COMP0084 Information Retrieval and Data Mining
This database contains the 2018-19 versions of syllabuses.
Note: Whilst every effort is made to keep the syllabus and assessment records correct, the precise details must be checked with the lecturer(s).
Information Retrieval and Data Mining
The module is aimed at an entry level study of information retrieval and data mining techniques. It is about how to find relevant information and subsequently extract meaningful patterns out of it. While the basic theories and mathematical models of information retrieval and data mining are covered, the course is primarily focused on practical algorithms of textual document indexing, relevance ranking, web usage mining, text analytics, as well as their performance evaluations.

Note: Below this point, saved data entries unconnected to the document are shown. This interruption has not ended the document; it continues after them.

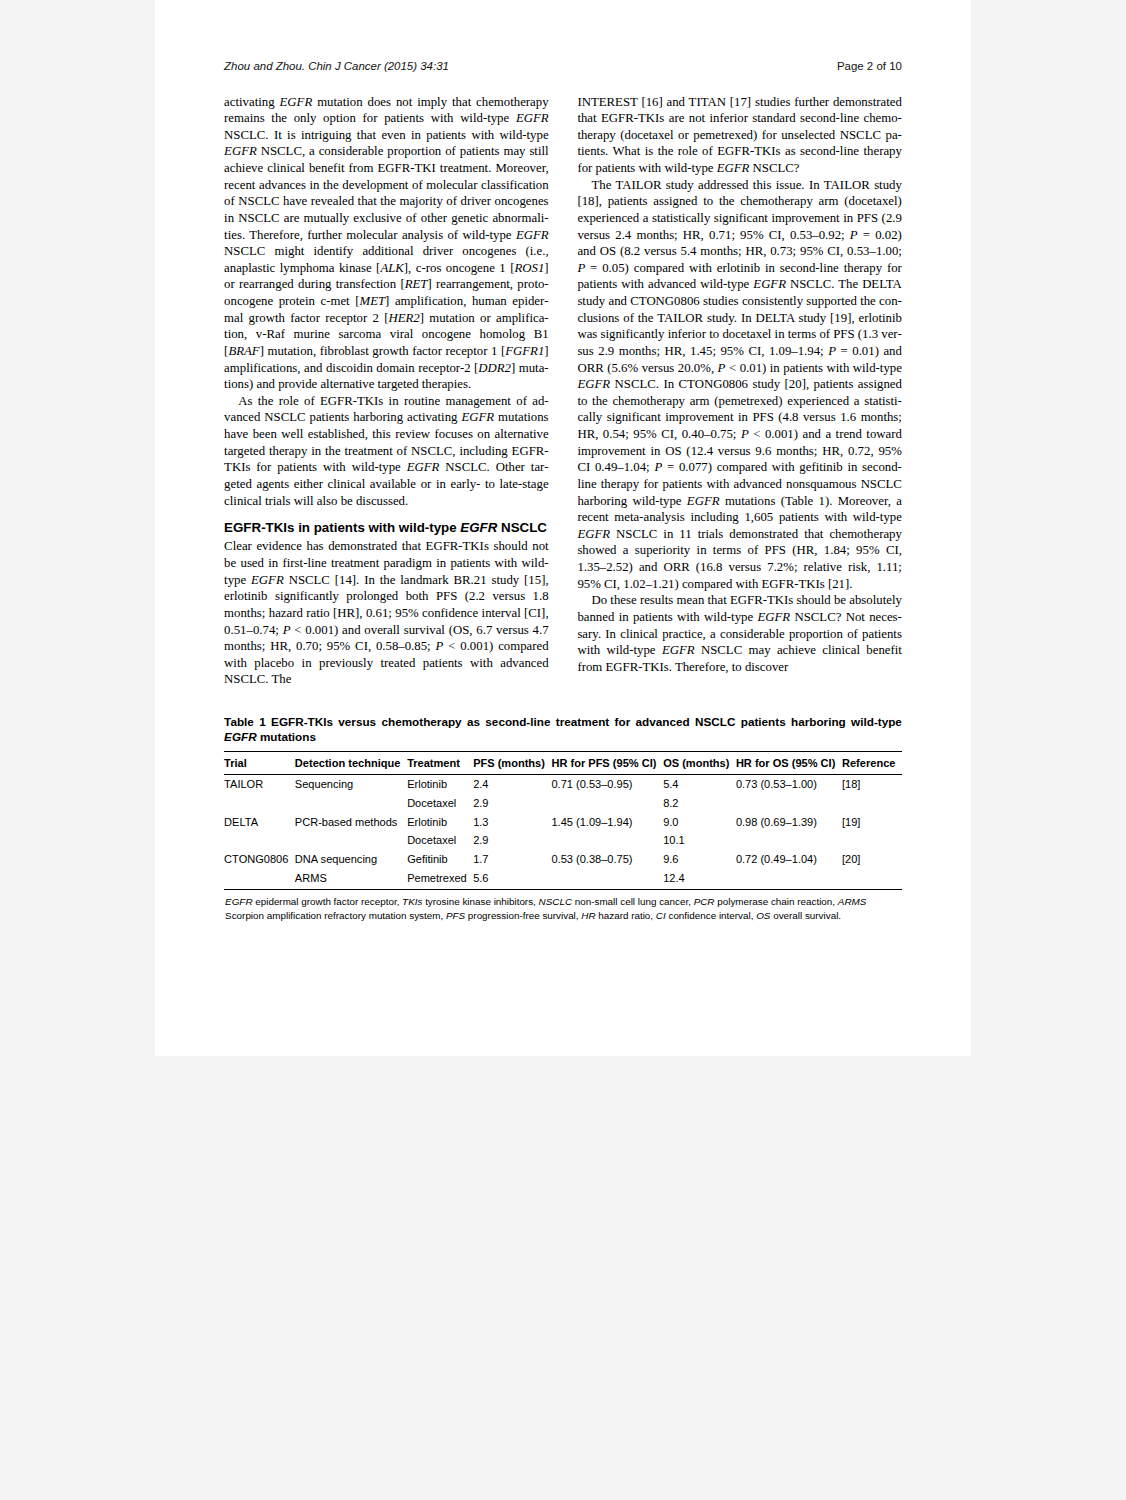Zhou and Zhou. Chin J Cancer (2015) 34:31
Page 2 of 10
activating EGFR mutation does not imply that chemotherapy remains the only option for patients with wild-type EGFR NSCLC. It is intriguing that even in patients with wild-type EGFR NSCLC, a considerable proportion of patients may still achieve clinical benefit from EGFR-TKI treatment. Moreover, recent advances in the development of molecular classification of NSCLC have revealed that the majority of driver oncogenes in NSCLC are mutually exclusive of other genetic abnormalities. Therefore, further molecular analysis of wild-type EGFR NSCLC might identify additional driver oncogenes (i.e., anaplastic lymphoma kinase [ALK], c-ros oncogene 1 [ROS1] or rearranged during transfection [RET] rearrangement, proto-oncogene protein c-met [MET] amplification, human epidermal growth factor receptor 2 [HER2] mutation or amplification, v-Raf murine sarcoma viral oncogene homolog B1 [BRAF] mutation, fibroblast growth factor receptor 1 [FGFR1] amplifications, and discoidin domain receptor-2 [DDR2] mutations) and provide alternative targeted therapies.
As the role of EGFR-TKIs in routine management of advanced NSCLC patients harboring activating EGFR mutations have been well established, this review focuses on alternative targeted therapy in the treatment of NSCLC, including EGFR-TKIs for patients with wild-type EGFR NSCLC. Other targeted agents either clinical available or in early- to late-stage clinical trials will also be discussed.
EGFR-TKIs in patients with wild-type EGFR NSCLC
Clear evidence has demonstrated that EGFR-TKIs should not be used in first-line treatment paradigm in patients with wild-type EGFR NSCLC [14]. In the landmark BR.21 study [15], erlotinib significantly prolonged both PFS (2.2 versus 1.8 months; hazard ratio [HR], 0.61; 95% confidence interval [CI], 0.51–0.74; P < 0.001) and overall survival (OS, 6.7 versus 4.7 months; HR, 0.70; 95% CI, 0.58–0.85; P < 0.001) compared with placebo in previously treated patients with advanced NSCLC. The
INTEREST [16] and TITAN [17] studies further demonstrated that EGFR-TKIs are not inferior standard second-line chemotherapy (docetaxel or pemetrexed) for unselected NSCLC patients. What is the role of EGFR-TKIs as second-line therapy for patients with wild-type EGFR NSCLC?
The TAILOR study addressed this issue. In TAILOR study [18], patients assigned to the chemotherapy arm (docetaxel) experienced a statistically significant improvement in PFS (2.9 versus 2.4 months; HR, 0.71; 95% CI, 0.53–0.92; P = 0.02) and OS (8.2 versus 5.4 months; HR, 0.73; 95% CI, 0.53–1.00; P = 0.05) compared with erlotinib in second-line therapy for patients with advanced wild-type EGFR NSCLC. The DELTA study and CTONG0806 studies consistently supported the conclusions of the TAILOR study. In DELTA study [19], erlotinib was significantly inferior to docetaxel in terms of PFS (1.3 versus 2.9 months; HR, 1.45; 95% CI, 1.09–1.94; P = 0.01) and ORR (5.6% versus 20.0%, P < 0.01) in patients with wild-type EGFR NSCLC. In CTONG0806 study [20], patients assigned to the chemotherapy arm (pemetrexed) experienced a statistically significant improvement in PFS (4.8 versus 1.6 months; HR, 0.54; 95% CI, 0.40–0.75; P < 0.001) and a trend toward improvement in OS (12.4 versus 9.6 months; HR, 0.72, 95% CI 0.49–1.04; P = 0.077) compared with gefitinib in second-line therapy for patients with advanced nonsquamous NSCLC harboring wild-type EGFR mutations (Table 1). Moreover, a recent meta-analysis including 1,605 patients with wild-type EGFR NSCLC in 11 trials demonstrated that chemotherapy showed a superiority in terms of PFS (HR, 1.84; 95% CI, 1.35–2.52) and ORR (16.8 versus 7.2%; relative risk, 1.11; 95% CI, 1.02–1.21) compared with EGFR-TKIs [21].
Do these results mean that EGFR-TKIs should be absolutely banned in patients with wild-type EGFR NSCLC? Not necessary. In clinical practice, a considerable proportion of patients with wild-type EGFR NSCLC may achieve clinical benefit from EGFR-TKIs. Therefore, to discover
Table 1 EGFR-TKIs versus chemotherapy as second-line treatment for advanced NSCLC patients harboring wild-type EGFR mutations
| Trial | Detection technique | Treatment | PFS (months) | HR for PFS (95% CI) | OS (months) | HR for OS (95% CI) | Reference |
| --- | --- | --- | --- | --- | --- | --- | --- |
| TAILOR | Sequencing | Erlotinib | 2.4 | 0.71 (0.53–0.95) | 5.4 | 0.73 (0.53–1.00) | [18] |
| | | Docetaxel | 2.9 | | 8.2 | | |
| DELTA | PCR-based methods | Erlotinib | 1.3 | 1.45 (1.09–1.94) | 9.0 | 0.98 (0.69–1.39) | [19] |
| | | Docetaxel | 2.9 | | 10.1 | | |
| CTONG0806 | DNA sequencing | Gefitinib | 1.7 | 0.53 (0.38–0.75) | 9.6 | 0.72 (0.49–1.04) | [20] |
| | ARMS | Pemetrexed | 5.6 | | 12.4 | | |
| EGFR epidermal growth factor receptor, TKIs tyrosine kinase inhibitors, NSCLC non-small cell lung cancer, PCR polymerase chain reaction, ARMS Scorpion amplification refractory mutation system, PFS progression-free survival, HR hazard ratio, CI confidence interval, OS overall survival. |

On successful completion of the module, a student will master both the theoretical and practical aspects of information retrieval and data mining, and will be able to understand:
- the common algorithms and techniques for information retrieval (document indexing and retrieval, query processing, etc).

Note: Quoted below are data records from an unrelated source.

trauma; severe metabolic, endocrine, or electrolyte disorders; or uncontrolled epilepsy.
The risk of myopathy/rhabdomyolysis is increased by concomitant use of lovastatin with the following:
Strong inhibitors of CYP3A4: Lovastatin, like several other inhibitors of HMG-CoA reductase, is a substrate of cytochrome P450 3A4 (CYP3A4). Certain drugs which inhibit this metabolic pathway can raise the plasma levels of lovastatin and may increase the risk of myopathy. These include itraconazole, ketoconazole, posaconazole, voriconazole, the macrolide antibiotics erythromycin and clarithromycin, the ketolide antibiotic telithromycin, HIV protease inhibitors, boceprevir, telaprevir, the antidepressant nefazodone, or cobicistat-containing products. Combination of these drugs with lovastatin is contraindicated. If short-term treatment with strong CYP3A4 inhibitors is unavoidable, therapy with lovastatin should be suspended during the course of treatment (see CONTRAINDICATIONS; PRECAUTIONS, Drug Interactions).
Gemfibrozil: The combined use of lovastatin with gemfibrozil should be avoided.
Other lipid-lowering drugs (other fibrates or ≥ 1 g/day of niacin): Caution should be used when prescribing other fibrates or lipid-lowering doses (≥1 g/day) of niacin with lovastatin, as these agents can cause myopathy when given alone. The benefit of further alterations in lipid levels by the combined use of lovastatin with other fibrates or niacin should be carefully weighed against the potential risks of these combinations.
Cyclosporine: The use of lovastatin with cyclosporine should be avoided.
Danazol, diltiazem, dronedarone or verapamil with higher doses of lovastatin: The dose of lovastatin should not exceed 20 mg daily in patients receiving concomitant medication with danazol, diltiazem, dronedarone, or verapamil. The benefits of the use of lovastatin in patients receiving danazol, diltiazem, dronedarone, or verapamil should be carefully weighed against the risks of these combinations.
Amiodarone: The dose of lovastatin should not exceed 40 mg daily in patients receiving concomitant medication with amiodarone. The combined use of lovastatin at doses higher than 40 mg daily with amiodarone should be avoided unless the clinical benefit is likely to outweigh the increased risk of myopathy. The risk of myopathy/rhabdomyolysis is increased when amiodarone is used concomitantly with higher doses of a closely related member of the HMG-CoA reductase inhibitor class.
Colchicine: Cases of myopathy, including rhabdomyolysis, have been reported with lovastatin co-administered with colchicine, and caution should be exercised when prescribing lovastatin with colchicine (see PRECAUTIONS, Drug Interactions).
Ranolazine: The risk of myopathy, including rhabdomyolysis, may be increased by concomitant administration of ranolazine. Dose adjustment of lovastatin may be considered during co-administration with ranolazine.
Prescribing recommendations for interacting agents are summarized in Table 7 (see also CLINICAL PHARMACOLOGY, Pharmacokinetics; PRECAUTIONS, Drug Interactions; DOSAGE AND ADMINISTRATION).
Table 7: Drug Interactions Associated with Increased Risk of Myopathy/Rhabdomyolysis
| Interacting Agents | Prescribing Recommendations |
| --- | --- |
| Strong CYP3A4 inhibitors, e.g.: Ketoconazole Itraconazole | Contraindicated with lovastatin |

- the quantitative evaluation methods for the IR systems and data mining techniques.
- the popular probabilistic retrieval methods and ranking principles.
- the techniques and algorithms existing in practical retrieval and data mining systems such as those in web search engines and recommender systems, including the recently popular topic of deep learning.
- basic algorithms that can be used to make predictions out of data.
Availability and prerequisites
This module delivery is available for selection on the below-listed programmes. The relevant programme structure will specify whether the module is core, optional, or elective.
In order to be eligible to select this module as optional or elective, where available, students must meet all prerequisite conditions to the satisfaction of the module leader. Places for students taking the module as optional or elective are limited and will be allocated according to the department’s module selection policy.
Programmes on which available:
In order to be eligible to select this module, students must have:
Overview of the fields
Study some basic concepts of information retrieval and data mining, such as the concept of relevance, association rules, and knowledge discovery. Understand the conceptual models of an information retrieval and knowledge discovery system.
Indexing and Text Processing
Introduce various indexing techniques for textual information items, such as inverted indices, tokenization, stemming and stop words. Techniques used for text compression, such as the Lempel-ziv algorithm and Huffman Coding will be covered.
Study popular retrieval models: 1 Boolean, 2. Vector space, 3. Binary independence, 4. Language modelling. Probability ranking principle. Other commonly-used techniques such as relevance feedback, pseudo relevance feedback, and query expansion will also be covered.
Online and offline Evaluation technqiues to evaluate retrieval quality. Commonly used evaluation metrics such as average precision, NDCG, etc. "Cranfield Paradigm" and TREC conferences, as well as some recently popular techniques such as interleaving will be discussed.
Study basic techniques, algorithms, and systems of data mining and analytics, including frequentpattern and correlation and association analysis, basic machine learning algorithms such as linear regression and logistic regression. Discussion on basic personalisation and usage mining techniques.
Study new emerging areas such as learning to rank, deep learning, word embeddings and topic modelling.
An indicative reading list is available via http://readinglists.ucl.ac.uk/departments/comps_eng.html.
The module is delivered through a combination of lectures, tutorials, seminars, and project work.
This module delivery is assessed as below:
Report (5 pages)
In order to pass this module delivery, students must achieve an overall weighted module mark of 50%.